Fue en este impresionante teatro donde el monstruo de los ojos verdes puso en escena su danza más macabra. Apenas habían comenzado las competiciones cuando Hefestión se sintió indispuesto. En pocas horas, lo que parecía una dolencia pasajera se convirtió en una pesadilla de engendros del Averno que danzaban siniestramente alrededor de un parochos empapado en sudor y delirando de fiebre.
Durante siete días con sus noches Aléxandros no se separó de su lado ni un solo instante, mientras él se debatía entre la vida y la muerte. Unas veces gritaba aterrorizado, otras creía estar aún en la Academia de Mieza, cuando ambos no eran más que dos adolescentes.
—Hace calor esta noche, Aléxandros.
—Es la fiebre, mi querido amigo.
—Es el aroma de tu piel lo que provoca mi fiebre… Deja que venga a ti, desnudo y con el corazón palpitante como la primera vez que, por un extraño y bendito capricho de Pan, me colé en tu aposento de Mieza.
—No hables y descansa.
—Apenas si mis pies tocaban el suelo aquella noche. Tú también estabas desnudo bajo los lienzos del lecho.
—Pronto estarás mejor. Glaucias es el mejor de mis galenos.
—Me quedé mucho rato mirando como dormías, deseando respirar el aire que tú exhalabas, deseando…
—No deberías esforzarte…
—He jurado por los dioses que moriré si no me amas.
—Ambos juramos. Y tú ya sabes que yo te amo.
—¿Qué es el amor, Aléxandros?
Pero Aléxandros le respondió con otra pregunta.
—¿A que le temes?
—No puedo soportar compartirte.
—¿Pero qué dices? La fiebre te hace delirar.
—Roxana. No puedo imaginarte entre sus muslos después de sentirte tan mío.
—Ella es sólo mi esposa, la futura madre de mis hijos. A ti te amo más que a nada ni a nadie en este mundo.
—¿Qué es el amor, Aléxandros? —repitió.
—Amor es poseer tu alma y que tú poseas la mía. Eso que nos hace invencibles ante todas las adversidades.
—A esta no la venceremos… siento que voy a morir.
—¡No lo harás!
—Sé que estoy muriendo porque veo como tu alma se me escapa entre los dedos y no puedo retenerla; pero la mía estará siempre contigo.
—Juntos venceremos a la fiebre como tantas veces hemos vencido en los campos de batalla.
—Juntos hemos vencido, sí… pero nadie puede vencer a las Moiras.
—No hables de muerte; no estás muriendo, sólo deliras.

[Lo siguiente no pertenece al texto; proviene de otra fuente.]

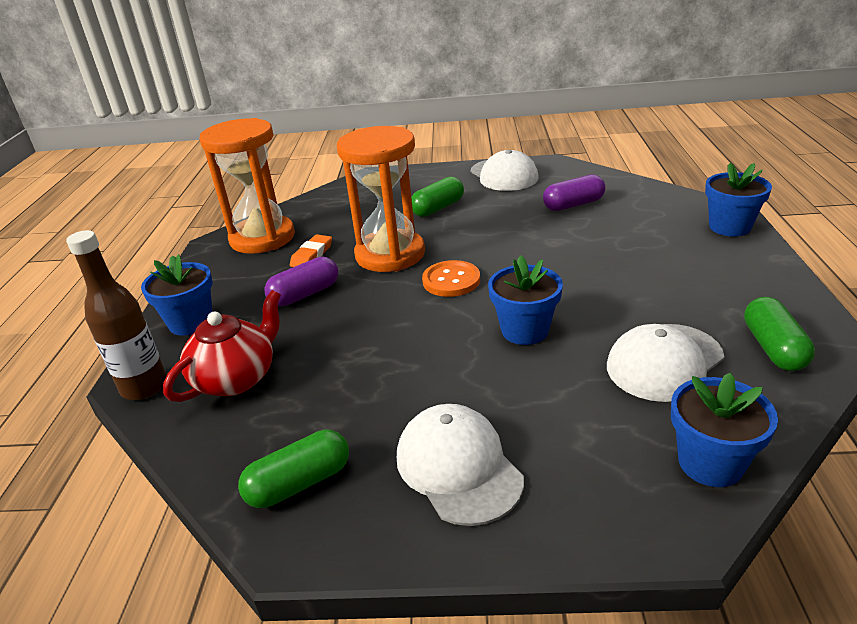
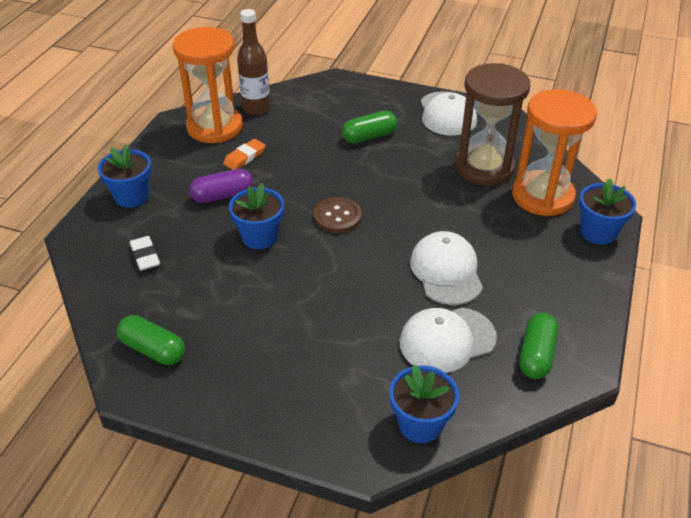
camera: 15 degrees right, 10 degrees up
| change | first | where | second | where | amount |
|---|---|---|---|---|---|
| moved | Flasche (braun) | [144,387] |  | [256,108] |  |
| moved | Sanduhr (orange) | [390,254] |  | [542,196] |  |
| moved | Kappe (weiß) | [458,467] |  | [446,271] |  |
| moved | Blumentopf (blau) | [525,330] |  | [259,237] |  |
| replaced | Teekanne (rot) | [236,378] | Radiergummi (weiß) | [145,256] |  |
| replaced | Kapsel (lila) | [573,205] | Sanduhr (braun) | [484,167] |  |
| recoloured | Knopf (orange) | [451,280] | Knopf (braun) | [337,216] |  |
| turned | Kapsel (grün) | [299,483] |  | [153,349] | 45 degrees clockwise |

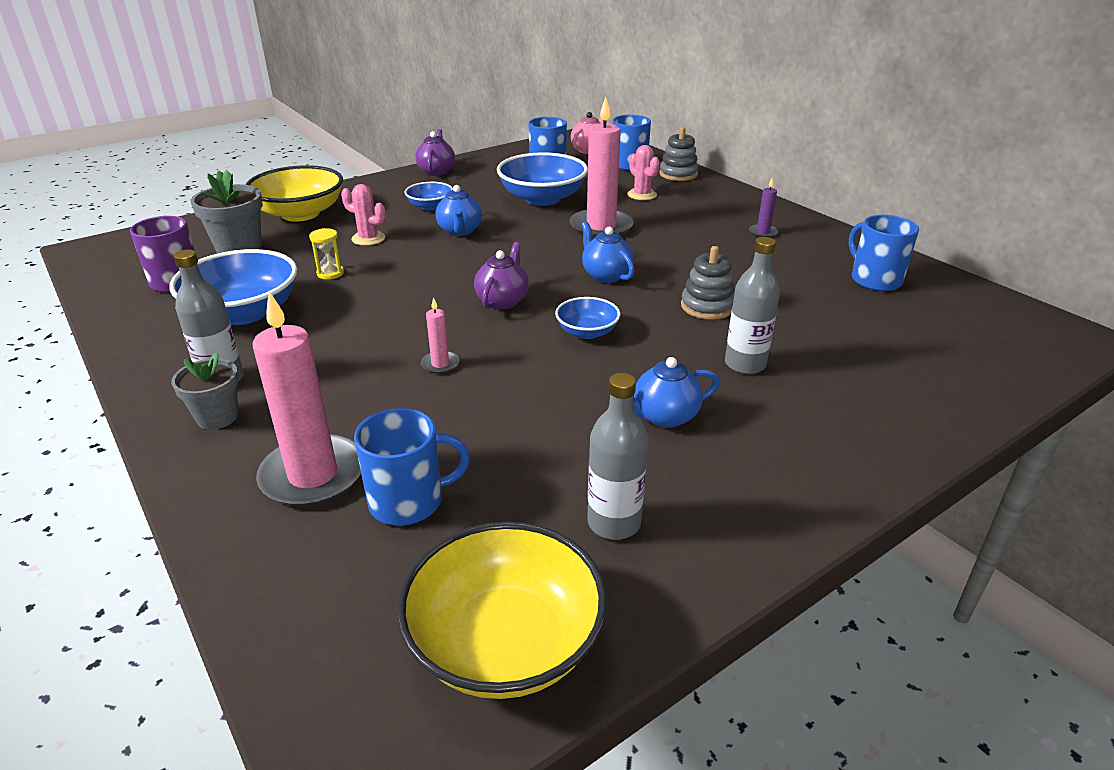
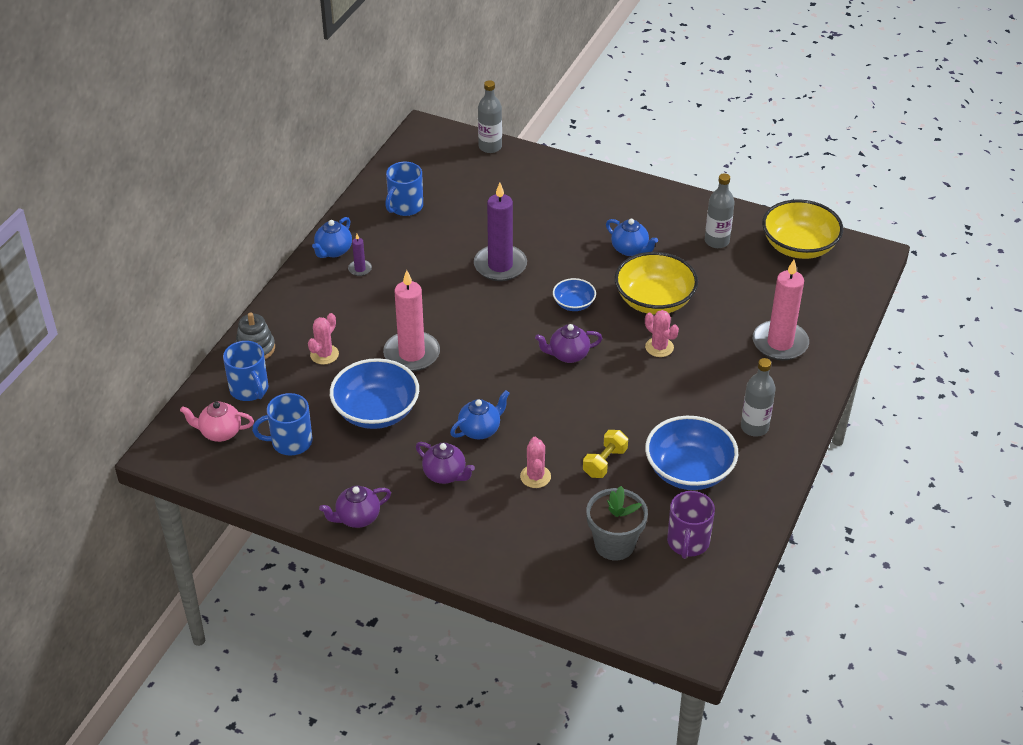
camera: 120 degrees left, 10 degrees up
| change | first | where | second | where | amount |
|---|---|---|---|---|---|
| removed | Blumentopf (grau) | [217,417] |  |  |  |
| removed | Tasse (blau) | [408,501] |  |  |  |
| moved | Schüssel (gelb) | [300,214] |  | [654,300] |  |
| moved | Teekanne (blau) | [606,275] |  | [333,251] |  |
| moved | Flasche (grau) | [745,364] |  | [490,147] |  |
| replaced | Sanduhr (gelb) | [330,273] | Hantel (gelb) | [604,462] |  |
| replaced | Schüssel (blau) | [430,206] | Teekanne (lila) | [445,475] |  |
| replaced | Kerze (rosa) | [440,364] | Kaktus (rosa) | [659,347] |  |
| replaced | Stapelspielzeug (grau) | [707,306] | Kerze (lila) | [500,265] |  |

—¡Ya vienen!, ¡las veo!, ¡las veo! ¡Vienen a buscarme, Aléxandros! ¡¡Aléxandros!!
Era el grito desesperado de quien busca refugio como un niño indefenso entre los brazos de su amante, su mejor amigo, su único amor; con ojos desorbitados por el terror se aferraba desesperadamente al cuerpo de Aléxandros, como si realmente fuera capaz de contemplar la sonrisa desdentada y el destello infernal de las siniestras tijeras de Átropos flotando entre jirones de nieblas oscuras. A intervalos murmuraba frases inconexas, temiendo a cada momento que los labios macilentos de Láquesis pronunciasen las palabras fatídicas: “Ya no queda nada que medir”.